Asked for more details, Ariel C. Angeles, officer-in-charge and director of the Public-Private Partnership Service of DPWH, said in a mobile phone reply: “We hope to publish in June. We are just sorting out some terms with MNTC.”

In February, the NEDA Board ruled that the contract should be bid out via Swiss challenge -- the course the government takes when dealing with unsolicited proposals, which requires an invitation to make competing offers while giving the original proponent the right to match them.

MNTC first submitted an unsolicited proposal in 2010 for the connector road, and on Jan. 21 last year, signed a joint venture agreement with state-run Philippine National Construction Corp. -- the holder of the NLEx franchise -- to build that road.

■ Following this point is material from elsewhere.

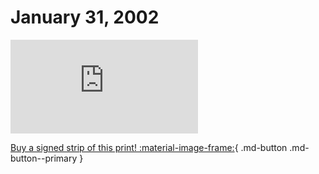 # January 31, 2002

![](https://www.achewood.com/comic.php?date=01312002)

[Buy a signed strip of this print! :material-image-frame:](https://achewood-holiday-pop-up.myshopify.com/products/strip#01312002){ .md-button .md-button--primary }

But several months later, the Department of Justice (DoJ) issued an opinion on the joint venture proposal, saying that the NEDA Board approval of the agreement between MNTC and PNCC is “without factual basis or justification.”

The DoJ opinion also stated that the DPWH, under Section 3 of the Build-Operate-Transfer Law, could proceed with the consideration of the unsolicited proposal.

The MNTC proposal was then again subjected for NEDA review.

“As of now, no companies have expressed interest,” Mr. Singson said, though he noted that absence of interest thus far is no reason not to proceed with a Swiss challenge, “because that’s the legal process.”

Sought for comment, Metro Pacific Tollways Corp. (MPTC) President Ramoncito S. Fernandez said on the sidelines of the same event: “We’re ready for the Swiss. We are just waiting for the government to invite proponents. We’ll fight for it.”

The original unsolicited proposal of MNTC involved a 13.5-kilometer elevated road that will connect North and South Luzon expressways, including a five-kilometer common alignment from the Polytechnic University of the Philippines (PUP) to Buendia Avenue in Makati City.

Citra Metro Manila Tollways Corp., which is also pursuing its own proposed connector road project with San Miguel Corp., has already obtained financing for the common alignment portion of the road. The San Miguel group’s P26.5-billion Metro Manila Skyway Stage 3 project is a six-lane 14.8-kilometer expressway, from Buendia Avenue in Makati City to Balintawak in Quezon City, connecting the SLEx to NLEx.

MalacaƱang approved the contract for the Skyway Stage 3 project in September 2013.

The NLEx-SLEx connector road would link C-3 in Caloocan City to the PUP campus in Sta. Mesa, Manila. Parts of the segment would run above the lines of the Philippine National Railways.